- Born: 1892
- Died: 1952
- Education: University of Vienna
- Occupation: Journalist
- Employer: Jewish Telegraphic Agency
- Organizations: Zionist Movement
- Known for: Founder of the Jewish Telegraphic Agency (JTA), Co-founder of The Jerusalem Post (formerly The Palestine Bulletin)

= Jacob Landau (publisher) =

American journalist (1892-1952)

Jacob Landau (1892-1952) was an Austrian-born American journalist who founded the Jewish Telegraphic Agency, the first Jewish news agency and wire service.

==Early life==
Landau was born in Austria in 1892. As a student at the University of Vienna, he was active in the Zionist movement.

==Career==
In 1917, at the age of 25, Landau co-founded the Jewish Telegraphic Agency (JTA), then known as the Jewish Correspondence Bureau, based in The Hague, the first Jewish news agency and wire service.

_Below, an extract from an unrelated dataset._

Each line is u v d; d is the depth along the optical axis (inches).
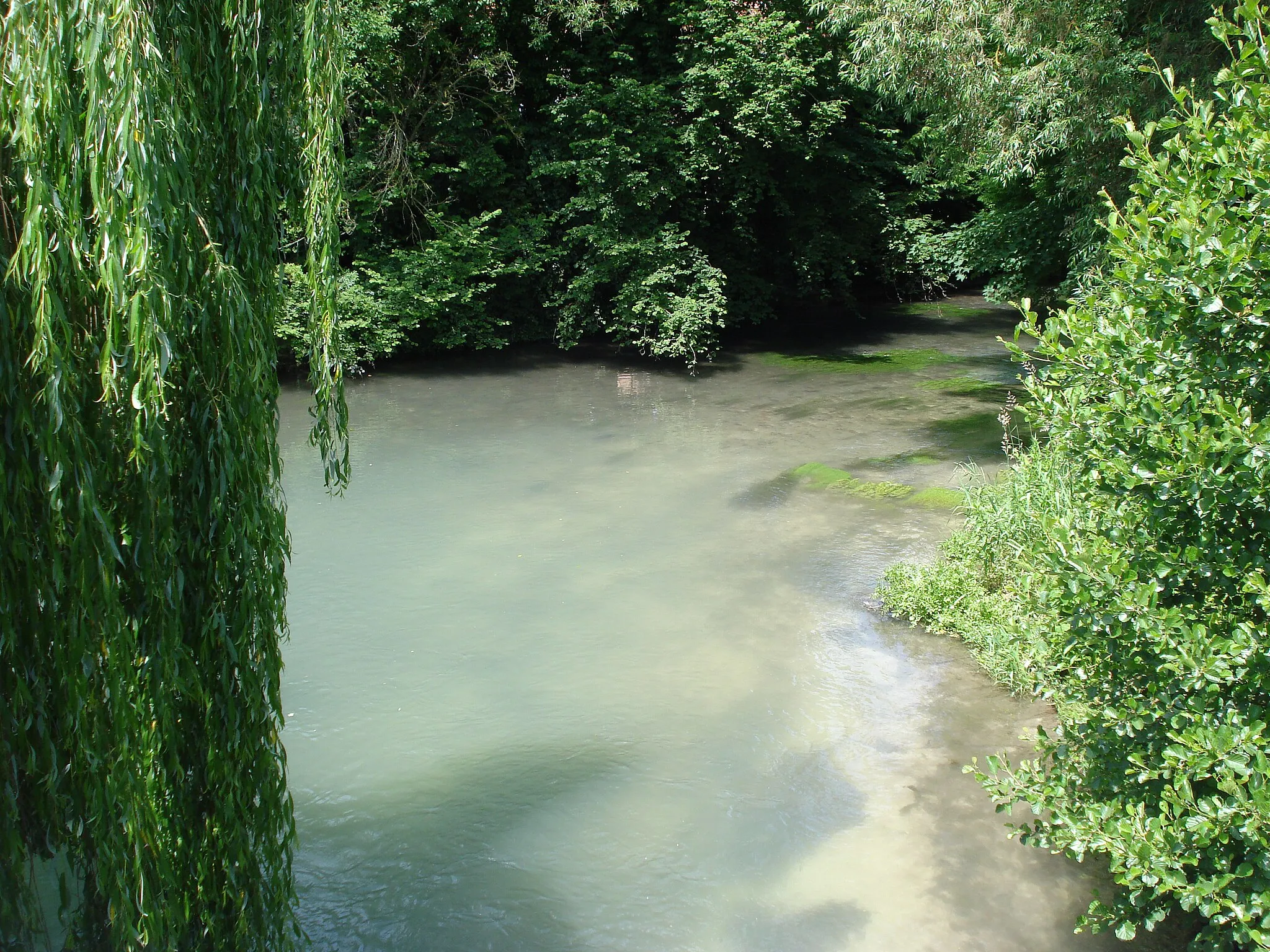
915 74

After World War I, Landau moved the organization's offices to London. In the early 1920s, Landau established New York City as the global headquarters of JTA.

In January 1925, Landau founded The Palestine Bulletin, an English-language broadsheet published in Mandatory Palestine. The Palestine Bulletin would eventually become The Jerusalem Post.